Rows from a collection
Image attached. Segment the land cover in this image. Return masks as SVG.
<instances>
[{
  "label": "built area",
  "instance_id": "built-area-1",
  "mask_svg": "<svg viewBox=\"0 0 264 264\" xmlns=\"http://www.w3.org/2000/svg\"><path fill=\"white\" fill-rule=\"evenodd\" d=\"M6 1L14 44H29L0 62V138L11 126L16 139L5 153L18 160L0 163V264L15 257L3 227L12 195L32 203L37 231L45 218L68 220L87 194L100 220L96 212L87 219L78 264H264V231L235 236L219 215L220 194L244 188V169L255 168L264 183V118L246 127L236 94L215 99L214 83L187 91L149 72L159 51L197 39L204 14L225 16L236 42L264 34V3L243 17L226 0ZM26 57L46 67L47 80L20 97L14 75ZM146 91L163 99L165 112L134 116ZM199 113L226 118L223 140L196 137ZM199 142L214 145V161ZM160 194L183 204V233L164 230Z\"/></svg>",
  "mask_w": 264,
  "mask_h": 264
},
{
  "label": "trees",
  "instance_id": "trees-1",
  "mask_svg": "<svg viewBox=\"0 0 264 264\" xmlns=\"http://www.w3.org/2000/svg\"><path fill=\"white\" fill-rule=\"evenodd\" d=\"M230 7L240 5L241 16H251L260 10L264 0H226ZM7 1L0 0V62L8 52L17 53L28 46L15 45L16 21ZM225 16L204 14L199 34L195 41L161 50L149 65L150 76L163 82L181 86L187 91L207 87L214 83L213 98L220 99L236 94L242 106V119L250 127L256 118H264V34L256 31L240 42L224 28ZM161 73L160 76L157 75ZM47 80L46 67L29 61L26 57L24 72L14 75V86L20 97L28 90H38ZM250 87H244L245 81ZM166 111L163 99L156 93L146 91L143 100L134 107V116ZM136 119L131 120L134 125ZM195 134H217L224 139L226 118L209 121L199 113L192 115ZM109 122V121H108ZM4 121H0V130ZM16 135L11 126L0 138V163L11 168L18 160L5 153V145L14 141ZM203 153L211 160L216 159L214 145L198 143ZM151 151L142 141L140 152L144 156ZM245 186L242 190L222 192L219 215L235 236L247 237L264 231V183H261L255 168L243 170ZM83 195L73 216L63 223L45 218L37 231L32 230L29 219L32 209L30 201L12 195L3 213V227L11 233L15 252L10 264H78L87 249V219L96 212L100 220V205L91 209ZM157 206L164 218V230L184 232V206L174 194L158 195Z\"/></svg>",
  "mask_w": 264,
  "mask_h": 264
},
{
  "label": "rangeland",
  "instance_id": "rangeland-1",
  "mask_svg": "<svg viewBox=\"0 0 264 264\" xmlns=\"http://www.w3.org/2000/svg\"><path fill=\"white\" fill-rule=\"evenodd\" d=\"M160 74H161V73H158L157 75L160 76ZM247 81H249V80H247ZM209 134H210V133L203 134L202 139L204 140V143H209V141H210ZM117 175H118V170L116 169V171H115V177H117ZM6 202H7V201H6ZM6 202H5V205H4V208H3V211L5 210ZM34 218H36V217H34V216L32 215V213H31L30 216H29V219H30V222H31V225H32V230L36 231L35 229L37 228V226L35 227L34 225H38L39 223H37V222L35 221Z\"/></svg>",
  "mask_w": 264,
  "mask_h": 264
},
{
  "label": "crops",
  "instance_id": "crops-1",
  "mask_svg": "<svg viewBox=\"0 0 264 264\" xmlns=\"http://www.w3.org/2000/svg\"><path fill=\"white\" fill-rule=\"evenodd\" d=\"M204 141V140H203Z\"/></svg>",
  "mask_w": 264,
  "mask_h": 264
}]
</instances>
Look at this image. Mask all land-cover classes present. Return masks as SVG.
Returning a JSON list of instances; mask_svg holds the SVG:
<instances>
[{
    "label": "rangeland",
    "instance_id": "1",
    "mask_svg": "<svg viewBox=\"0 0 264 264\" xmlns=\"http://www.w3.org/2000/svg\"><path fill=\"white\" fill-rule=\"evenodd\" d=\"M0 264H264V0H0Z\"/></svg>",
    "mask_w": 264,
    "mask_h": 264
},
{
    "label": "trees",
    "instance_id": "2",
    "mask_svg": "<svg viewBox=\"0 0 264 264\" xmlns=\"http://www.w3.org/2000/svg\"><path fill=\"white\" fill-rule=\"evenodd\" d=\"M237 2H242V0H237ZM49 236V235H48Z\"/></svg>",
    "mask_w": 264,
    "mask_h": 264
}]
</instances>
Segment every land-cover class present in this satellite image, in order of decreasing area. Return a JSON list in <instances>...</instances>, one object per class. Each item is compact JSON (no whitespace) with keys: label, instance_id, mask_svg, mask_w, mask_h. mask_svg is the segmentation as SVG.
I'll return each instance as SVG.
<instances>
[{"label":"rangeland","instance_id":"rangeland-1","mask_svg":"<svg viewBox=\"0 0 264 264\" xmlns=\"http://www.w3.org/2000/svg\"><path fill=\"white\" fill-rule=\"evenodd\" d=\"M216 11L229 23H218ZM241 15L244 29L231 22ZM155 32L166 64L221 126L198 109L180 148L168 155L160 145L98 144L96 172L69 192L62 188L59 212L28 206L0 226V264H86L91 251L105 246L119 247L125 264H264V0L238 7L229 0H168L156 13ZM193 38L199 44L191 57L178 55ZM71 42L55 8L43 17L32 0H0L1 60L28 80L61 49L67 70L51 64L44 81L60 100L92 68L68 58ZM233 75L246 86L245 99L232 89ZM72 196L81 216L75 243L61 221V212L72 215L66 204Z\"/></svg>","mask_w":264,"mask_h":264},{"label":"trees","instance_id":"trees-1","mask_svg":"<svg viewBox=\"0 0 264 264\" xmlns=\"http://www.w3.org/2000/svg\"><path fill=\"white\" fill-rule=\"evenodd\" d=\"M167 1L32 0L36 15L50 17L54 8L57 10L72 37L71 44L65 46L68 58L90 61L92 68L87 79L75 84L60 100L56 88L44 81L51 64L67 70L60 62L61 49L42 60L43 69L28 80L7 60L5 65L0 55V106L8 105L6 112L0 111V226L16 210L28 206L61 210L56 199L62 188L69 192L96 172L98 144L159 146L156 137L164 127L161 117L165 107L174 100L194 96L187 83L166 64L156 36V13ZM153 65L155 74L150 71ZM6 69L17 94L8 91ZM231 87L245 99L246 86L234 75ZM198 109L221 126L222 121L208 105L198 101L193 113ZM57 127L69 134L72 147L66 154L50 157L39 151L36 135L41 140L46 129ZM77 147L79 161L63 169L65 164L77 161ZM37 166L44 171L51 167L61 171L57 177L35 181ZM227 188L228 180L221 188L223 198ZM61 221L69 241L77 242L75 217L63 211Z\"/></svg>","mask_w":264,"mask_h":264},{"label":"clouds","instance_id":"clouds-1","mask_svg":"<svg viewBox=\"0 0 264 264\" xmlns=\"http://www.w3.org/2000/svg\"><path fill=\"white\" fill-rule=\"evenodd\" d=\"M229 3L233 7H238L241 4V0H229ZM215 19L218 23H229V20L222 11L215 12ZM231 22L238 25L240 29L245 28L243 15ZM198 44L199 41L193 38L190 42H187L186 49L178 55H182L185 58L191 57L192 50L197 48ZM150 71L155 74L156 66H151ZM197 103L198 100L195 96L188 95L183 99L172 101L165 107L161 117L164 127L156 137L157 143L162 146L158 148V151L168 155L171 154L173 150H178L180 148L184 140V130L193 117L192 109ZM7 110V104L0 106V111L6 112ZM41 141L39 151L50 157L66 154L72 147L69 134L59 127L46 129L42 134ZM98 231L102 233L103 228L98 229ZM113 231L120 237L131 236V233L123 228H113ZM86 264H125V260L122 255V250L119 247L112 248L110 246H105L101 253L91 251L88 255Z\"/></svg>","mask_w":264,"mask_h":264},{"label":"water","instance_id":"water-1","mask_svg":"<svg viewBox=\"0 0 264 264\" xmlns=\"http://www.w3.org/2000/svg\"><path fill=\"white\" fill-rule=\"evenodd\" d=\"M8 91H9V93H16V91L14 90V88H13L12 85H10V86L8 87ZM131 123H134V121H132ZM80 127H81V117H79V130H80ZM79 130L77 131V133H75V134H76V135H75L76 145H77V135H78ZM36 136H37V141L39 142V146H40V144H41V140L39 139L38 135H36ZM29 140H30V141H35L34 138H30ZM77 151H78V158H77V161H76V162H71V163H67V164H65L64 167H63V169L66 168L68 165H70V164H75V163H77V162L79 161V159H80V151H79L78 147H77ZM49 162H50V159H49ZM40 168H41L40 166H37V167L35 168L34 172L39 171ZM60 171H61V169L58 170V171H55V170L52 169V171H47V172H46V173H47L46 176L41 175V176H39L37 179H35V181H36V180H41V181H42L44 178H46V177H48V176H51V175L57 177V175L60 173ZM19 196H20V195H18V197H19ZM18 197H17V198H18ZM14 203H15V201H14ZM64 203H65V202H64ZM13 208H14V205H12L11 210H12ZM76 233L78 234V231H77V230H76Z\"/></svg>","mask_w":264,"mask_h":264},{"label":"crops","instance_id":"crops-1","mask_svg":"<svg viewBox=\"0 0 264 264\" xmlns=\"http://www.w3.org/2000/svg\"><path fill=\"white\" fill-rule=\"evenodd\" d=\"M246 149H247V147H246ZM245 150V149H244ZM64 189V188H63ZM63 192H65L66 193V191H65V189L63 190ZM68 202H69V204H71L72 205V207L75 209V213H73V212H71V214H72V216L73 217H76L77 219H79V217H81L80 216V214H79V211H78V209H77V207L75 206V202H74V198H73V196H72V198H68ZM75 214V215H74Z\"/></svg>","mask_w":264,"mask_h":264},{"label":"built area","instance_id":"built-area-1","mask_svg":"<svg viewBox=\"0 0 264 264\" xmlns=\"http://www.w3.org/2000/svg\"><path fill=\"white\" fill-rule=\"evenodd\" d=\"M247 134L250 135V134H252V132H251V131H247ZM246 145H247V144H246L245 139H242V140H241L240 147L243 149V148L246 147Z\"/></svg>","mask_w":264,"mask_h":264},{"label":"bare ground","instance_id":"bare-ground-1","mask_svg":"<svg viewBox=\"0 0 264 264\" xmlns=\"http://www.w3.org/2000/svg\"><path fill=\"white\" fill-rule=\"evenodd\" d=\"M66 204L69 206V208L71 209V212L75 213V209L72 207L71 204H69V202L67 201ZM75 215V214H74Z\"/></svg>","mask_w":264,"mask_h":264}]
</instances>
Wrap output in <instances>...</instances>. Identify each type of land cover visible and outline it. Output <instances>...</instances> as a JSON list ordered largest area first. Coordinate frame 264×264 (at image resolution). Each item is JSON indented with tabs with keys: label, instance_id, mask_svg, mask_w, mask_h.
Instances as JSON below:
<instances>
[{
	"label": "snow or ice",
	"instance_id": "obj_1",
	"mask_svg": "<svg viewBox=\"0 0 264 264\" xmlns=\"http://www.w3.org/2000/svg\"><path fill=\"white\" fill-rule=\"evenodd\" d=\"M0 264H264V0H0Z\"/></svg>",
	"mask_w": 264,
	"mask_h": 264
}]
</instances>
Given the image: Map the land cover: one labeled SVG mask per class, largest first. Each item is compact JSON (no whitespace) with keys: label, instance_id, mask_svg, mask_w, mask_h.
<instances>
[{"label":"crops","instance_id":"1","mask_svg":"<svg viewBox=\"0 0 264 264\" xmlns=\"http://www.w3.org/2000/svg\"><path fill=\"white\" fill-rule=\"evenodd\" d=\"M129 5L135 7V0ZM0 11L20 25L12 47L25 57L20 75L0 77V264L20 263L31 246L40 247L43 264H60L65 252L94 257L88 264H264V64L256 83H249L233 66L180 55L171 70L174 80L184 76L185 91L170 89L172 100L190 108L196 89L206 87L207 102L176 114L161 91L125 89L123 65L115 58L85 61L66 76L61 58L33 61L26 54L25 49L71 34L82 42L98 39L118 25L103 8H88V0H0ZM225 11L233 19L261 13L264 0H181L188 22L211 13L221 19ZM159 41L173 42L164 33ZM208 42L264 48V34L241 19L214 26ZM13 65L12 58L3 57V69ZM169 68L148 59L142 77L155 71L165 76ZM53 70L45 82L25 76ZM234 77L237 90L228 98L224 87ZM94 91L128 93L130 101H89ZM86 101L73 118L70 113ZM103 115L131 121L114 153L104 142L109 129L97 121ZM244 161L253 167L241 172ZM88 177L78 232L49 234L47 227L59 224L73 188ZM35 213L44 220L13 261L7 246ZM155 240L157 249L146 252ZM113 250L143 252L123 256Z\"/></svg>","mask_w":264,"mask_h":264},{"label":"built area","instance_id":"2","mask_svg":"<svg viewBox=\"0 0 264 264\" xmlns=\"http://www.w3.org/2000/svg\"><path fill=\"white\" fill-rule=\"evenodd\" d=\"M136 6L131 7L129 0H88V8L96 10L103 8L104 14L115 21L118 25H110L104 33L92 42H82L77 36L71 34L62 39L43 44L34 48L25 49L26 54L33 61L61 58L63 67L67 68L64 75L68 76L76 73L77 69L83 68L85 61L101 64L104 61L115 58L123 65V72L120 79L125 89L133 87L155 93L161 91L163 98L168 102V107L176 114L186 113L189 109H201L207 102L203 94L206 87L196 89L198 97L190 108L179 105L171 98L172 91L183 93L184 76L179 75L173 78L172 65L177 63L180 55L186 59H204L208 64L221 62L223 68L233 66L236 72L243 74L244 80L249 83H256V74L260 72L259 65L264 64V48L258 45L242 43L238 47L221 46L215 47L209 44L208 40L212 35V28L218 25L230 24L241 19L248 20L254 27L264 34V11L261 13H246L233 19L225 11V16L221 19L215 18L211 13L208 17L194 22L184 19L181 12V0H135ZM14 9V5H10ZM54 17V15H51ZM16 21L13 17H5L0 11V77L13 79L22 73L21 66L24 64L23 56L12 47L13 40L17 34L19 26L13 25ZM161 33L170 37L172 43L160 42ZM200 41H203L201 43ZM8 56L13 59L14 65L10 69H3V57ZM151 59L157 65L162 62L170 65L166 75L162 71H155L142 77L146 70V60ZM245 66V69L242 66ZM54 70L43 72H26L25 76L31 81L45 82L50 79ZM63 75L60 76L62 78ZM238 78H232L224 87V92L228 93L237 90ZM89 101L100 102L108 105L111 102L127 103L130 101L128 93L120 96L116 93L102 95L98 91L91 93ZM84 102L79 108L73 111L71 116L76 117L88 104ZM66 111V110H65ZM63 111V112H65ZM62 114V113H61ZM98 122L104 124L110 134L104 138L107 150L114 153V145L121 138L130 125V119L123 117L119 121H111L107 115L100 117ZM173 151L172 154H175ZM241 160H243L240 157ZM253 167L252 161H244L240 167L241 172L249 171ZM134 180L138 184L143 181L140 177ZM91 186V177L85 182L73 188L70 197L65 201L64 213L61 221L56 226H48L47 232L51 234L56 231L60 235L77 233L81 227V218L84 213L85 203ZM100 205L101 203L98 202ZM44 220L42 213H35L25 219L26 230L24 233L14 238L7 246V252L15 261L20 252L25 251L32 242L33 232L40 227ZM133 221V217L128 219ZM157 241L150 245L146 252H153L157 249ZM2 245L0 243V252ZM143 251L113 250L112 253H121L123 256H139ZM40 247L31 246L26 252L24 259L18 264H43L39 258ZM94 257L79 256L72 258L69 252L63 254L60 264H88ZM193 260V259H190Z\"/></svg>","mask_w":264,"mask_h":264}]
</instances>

> **Set problem**
Identify every line in the rows above that contains the word "list" and copy each such line. Treat uppercase and lowercase as distinct.

> **Reply to the exercise**
Returning a JSON list of instances; mask_svg holds the SVG:
Segment every land-cover class present in this satellite image, in order of decreasing area. Return a JSON list in <instances>...</instances>, one object per class. Each item is compact JSON (no whitespace) with keys: label, instance_id, mask_svg, mask_w, mask_h. mask_svg is the segmentation as SVG.
Wrap output in <instances>...</instances>. Identify each type of land cover visible and outline it. Output <instances>...</instances> as a JSON list ordered largest area first. Coordinate frame 264×264 (at image resolution). Each item is JSON indented with tabs with keys: label, instance_id, mask_svg, mask_w, mask_h.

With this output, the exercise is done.